Valerie Solanas, in her S.C.U.M Manifesto, discusses the notion of “great art” and “culture” as something that is decided and monitored by men in misogynistic and patriarchal society. The history of colonization is in itself part of and partly the product of patriarchal structures, and this is noticed in what is generally deemed to be valuable and legitimate “art” or “literature”worthy of being heard/read/taken seriously/discussed. “This allows the [passable]`artist’ to be setup as one possessing superior feelings, perceptions, insights and judgments, thereby undermining the faith of insecure women in the value and validity of their own feelings, perceptions, insights and judgments.”  (Solanas, 1967) The cadence and humour of King’s novel hold true to his way of knowing and sharing through orality, and challenges the colonial Western notion that orality is somehow the antithesis of literacy. Furthermore, his combination of read-aloud-tone in the written medium goes back to the overcoming of binaries in creation stories. Rather than King’s art being defined as either passably Western, Canadiana lit, or traditional, First Nations storytelling, he bends boundaries of what we expect his identity to be. Is he telling stories as an Indigenous man or is he catering to the Canadian literary canon. PSYCH his is doing both and neither. He is writing as a man whose histories, identities and art can’t be neatly divided into pre or post-contact. His use of humour digs deeper into the obscurities of morality, group histories/identities and individual stories.
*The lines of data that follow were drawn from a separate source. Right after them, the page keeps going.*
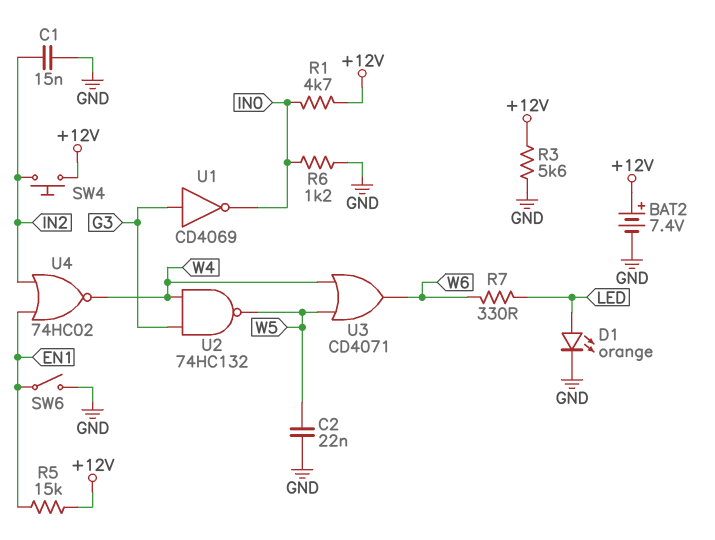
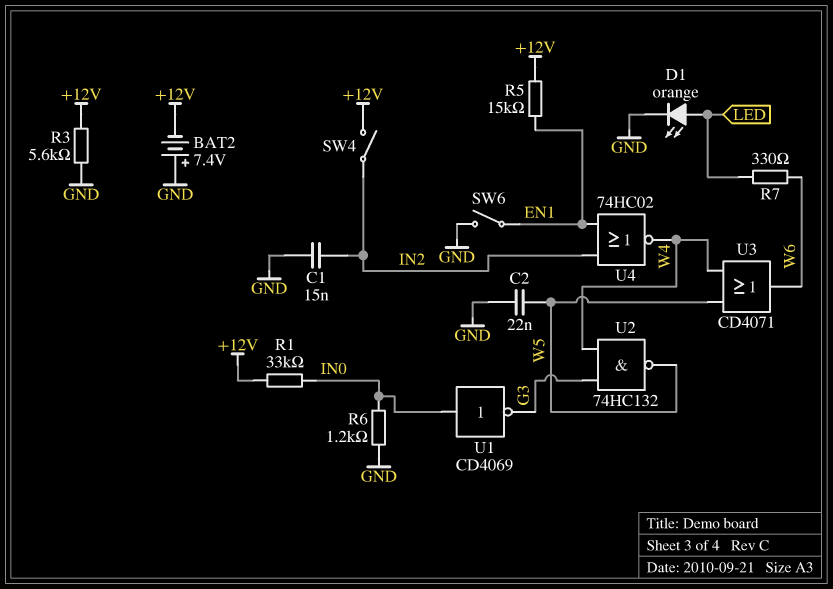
BAT2: 7.4V (plus +12V, minus GND) -> 7.4V (plus GND, minus +12V)
R1: 4.7k (+12V, IN0) -> 33k (+12V, IN0)
SW4: button (+12V, IN2) -> switch (+12V, IN2)
U1: NOT CD4069 (in G3, out IN0) -> NOT CD4069 (in IN0, out G3)

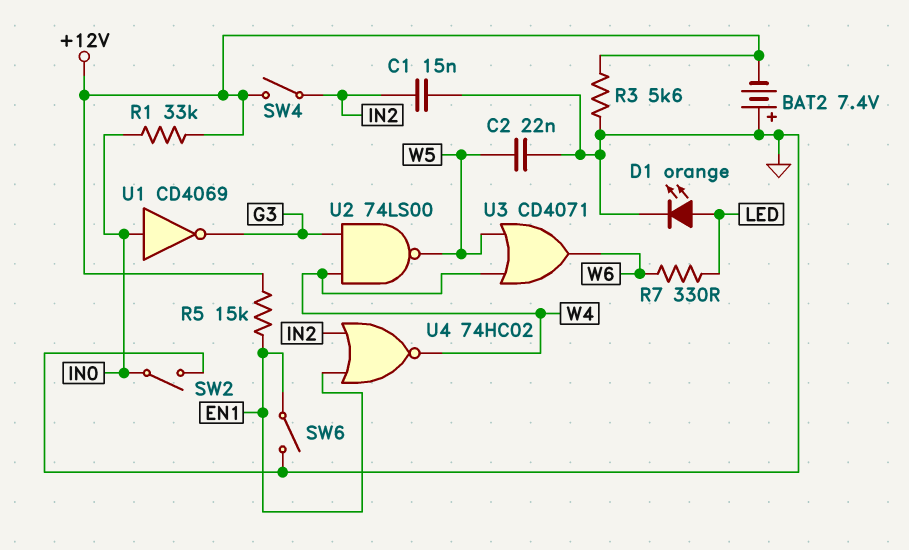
R6: 1.2k (GND, IN0) -> none
SW2: none -> switch (GND, IN0)
U2: NAND 74HC132 (in G3, in W4, out W5) -> NAND 74LS00 (in G3, in W4, out W5)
King’s identities as a writer, as a Cherokee man, as a funny guy etc are continually challenge the colonial narratives that are imposed on him. His bending of storytelling styles to amplify ignored histories continues the decolonization of narratives. The idea of “good” art goes hand in hand with the notion of “objective” histories, everything is dependent on contexts, and contexts are always in flux with one another.

Works Cited

King, Thomas. Green Grass Running Water. Harper Collins Ltd. Toronto, 1993.